Abweichend davon beträgt das Verletztengeld 100 % des ausgefallenen Nettoarbeitsentgelts aus dem in der Unfallversicherung beitragspflichtigen Arbeitsentgelt. Das Arbeitsentgelt wird bis zu einem Betrag in Höhe des 450. Teils des Höchstjahresarbeitsverdienstes des jeweiligen Unfallversicherungsträgers berücksichtigt. Wird das Verletztengeld aus Arbeitseinkommen berechnet, beträgt dieses 80 % des erzielten regelmäßigen Arbeitseinkommens. Das Arbeitseinkommen wird ebenfalls höchstens bis zum 450. Teil des Höchstjahresarbeitsverdienstes berücksichtigt.
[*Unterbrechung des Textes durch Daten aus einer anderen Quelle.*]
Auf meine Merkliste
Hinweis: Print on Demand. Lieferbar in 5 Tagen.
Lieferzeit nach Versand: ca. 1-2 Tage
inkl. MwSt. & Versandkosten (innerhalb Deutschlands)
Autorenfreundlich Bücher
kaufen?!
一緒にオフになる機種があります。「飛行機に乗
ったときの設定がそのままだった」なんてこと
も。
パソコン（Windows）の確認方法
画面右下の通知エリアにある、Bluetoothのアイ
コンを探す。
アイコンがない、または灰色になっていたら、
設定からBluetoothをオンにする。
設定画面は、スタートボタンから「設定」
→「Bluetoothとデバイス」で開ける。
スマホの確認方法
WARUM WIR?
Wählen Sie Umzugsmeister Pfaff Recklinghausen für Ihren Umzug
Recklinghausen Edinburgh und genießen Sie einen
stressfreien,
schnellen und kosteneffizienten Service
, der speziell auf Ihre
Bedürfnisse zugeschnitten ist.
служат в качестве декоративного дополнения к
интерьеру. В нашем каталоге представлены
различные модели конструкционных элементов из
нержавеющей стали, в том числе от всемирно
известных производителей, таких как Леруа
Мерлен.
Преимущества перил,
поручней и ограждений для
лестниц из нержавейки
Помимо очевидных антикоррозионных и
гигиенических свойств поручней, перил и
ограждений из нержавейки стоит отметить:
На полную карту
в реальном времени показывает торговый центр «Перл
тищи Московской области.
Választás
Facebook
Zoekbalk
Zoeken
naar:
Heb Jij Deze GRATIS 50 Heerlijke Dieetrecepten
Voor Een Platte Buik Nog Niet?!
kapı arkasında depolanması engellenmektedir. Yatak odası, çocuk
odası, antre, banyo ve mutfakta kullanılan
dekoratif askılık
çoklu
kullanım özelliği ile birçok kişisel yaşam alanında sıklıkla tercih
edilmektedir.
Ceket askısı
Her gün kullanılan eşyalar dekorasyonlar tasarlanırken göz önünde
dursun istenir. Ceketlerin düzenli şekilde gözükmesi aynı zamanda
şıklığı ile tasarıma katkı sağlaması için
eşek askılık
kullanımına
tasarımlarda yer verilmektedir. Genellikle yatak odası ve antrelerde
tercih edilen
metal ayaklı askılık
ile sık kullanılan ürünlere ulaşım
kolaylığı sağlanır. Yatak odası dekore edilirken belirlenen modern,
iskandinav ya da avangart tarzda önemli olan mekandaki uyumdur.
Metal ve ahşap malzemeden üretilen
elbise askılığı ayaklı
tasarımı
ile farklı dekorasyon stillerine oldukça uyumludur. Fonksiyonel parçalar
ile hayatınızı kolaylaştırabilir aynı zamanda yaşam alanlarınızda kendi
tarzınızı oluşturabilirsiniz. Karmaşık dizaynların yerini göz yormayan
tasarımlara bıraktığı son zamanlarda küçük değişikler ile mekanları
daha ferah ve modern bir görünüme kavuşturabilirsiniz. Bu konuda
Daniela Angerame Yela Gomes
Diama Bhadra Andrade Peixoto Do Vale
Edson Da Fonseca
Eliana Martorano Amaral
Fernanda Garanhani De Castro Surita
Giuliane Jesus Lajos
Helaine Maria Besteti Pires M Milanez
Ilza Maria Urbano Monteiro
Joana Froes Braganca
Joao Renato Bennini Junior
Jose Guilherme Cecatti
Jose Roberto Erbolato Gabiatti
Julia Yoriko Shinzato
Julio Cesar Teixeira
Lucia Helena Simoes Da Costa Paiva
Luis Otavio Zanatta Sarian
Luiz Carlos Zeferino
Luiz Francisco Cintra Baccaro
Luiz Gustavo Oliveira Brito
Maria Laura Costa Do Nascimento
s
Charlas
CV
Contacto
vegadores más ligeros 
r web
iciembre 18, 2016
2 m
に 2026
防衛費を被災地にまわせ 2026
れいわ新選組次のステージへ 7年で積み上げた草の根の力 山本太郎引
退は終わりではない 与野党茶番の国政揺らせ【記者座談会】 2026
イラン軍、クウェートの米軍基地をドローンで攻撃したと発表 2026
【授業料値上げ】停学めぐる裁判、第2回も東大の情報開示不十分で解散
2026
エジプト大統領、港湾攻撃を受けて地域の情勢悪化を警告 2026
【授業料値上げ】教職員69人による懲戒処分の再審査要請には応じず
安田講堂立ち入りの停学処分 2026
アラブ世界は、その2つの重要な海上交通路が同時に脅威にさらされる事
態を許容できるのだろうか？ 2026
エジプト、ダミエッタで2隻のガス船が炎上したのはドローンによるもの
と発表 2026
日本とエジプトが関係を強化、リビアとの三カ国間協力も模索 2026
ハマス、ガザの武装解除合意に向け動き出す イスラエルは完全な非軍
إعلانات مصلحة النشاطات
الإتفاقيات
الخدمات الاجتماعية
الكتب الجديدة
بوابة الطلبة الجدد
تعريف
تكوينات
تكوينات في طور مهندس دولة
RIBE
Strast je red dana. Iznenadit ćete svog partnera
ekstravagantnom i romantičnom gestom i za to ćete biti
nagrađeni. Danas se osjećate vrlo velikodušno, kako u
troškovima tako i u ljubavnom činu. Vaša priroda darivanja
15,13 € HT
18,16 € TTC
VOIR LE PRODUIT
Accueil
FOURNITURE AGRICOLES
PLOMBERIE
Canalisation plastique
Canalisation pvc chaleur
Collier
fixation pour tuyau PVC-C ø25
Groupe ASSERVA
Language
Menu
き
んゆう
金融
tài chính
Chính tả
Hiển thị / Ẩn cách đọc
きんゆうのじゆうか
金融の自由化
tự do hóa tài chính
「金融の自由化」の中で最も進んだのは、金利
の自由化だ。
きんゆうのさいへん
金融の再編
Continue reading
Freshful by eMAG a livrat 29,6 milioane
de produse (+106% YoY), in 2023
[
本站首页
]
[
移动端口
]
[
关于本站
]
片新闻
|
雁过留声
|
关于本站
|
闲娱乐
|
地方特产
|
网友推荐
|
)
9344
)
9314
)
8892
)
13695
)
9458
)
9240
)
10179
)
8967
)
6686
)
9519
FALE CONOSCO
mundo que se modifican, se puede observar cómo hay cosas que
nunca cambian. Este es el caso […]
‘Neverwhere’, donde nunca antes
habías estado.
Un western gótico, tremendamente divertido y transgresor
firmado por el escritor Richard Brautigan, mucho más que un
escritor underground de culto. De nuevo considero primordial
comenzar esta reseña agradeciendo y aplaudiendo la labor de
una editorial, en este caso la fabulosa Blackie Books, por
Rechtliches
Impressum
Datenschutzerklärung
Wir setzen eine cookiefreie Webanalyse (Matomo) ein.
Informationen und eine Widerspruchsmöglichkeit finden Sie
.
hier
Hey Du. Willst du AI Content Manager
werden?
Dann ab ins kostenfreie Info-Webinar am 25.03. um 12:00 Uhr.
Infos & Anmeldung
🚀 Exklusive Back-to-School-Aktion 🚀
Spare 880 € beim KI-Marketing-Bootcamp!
Bei einem schwerstkranken Kind wird das Verletztengeld wie das Krankengeld berechnet (§ 47 SGB V). Dabei sind die höheren Bemessungsgrenzen der Unfallversicherung zu beachten (§ 47 SGB VII).

Hinweis

Auszahlung der Leistung

Die Krankenkassen zahlen das Verletztengeld für die gesetzliche Unfallversicherung aus.

Nachweis gegenüber dem Arbeitgeber

Versicherte Arbeitnehmer belegen ihren Anspruch auf Kinderpflegekrankengeld gegenüber der Krankenkasse mit einer ärztlichen Bescheinigung. Sie erklären zusätzlich, dass im Haushalt keine andere Person lebt, die die Pflege des Kindes übernehmen kann. Die Freistellung ist beim Arbeitgeber zu beantragen. Eine Kopie der ärztlichen Bescheinigung ist für den Arbeitgeber vorgesehen.

Hinweis

Kita- oder Schulschließung

Die Bescheinigung für die Krankenkasse über die Schließung wird von der Kita oder der Schule ausgestellt. Einen Mustervordruck stellt das Bundesministerium für Familie, Senioren, Frauen und Jugend (BMFSFJ) im Internet zur Verfügung.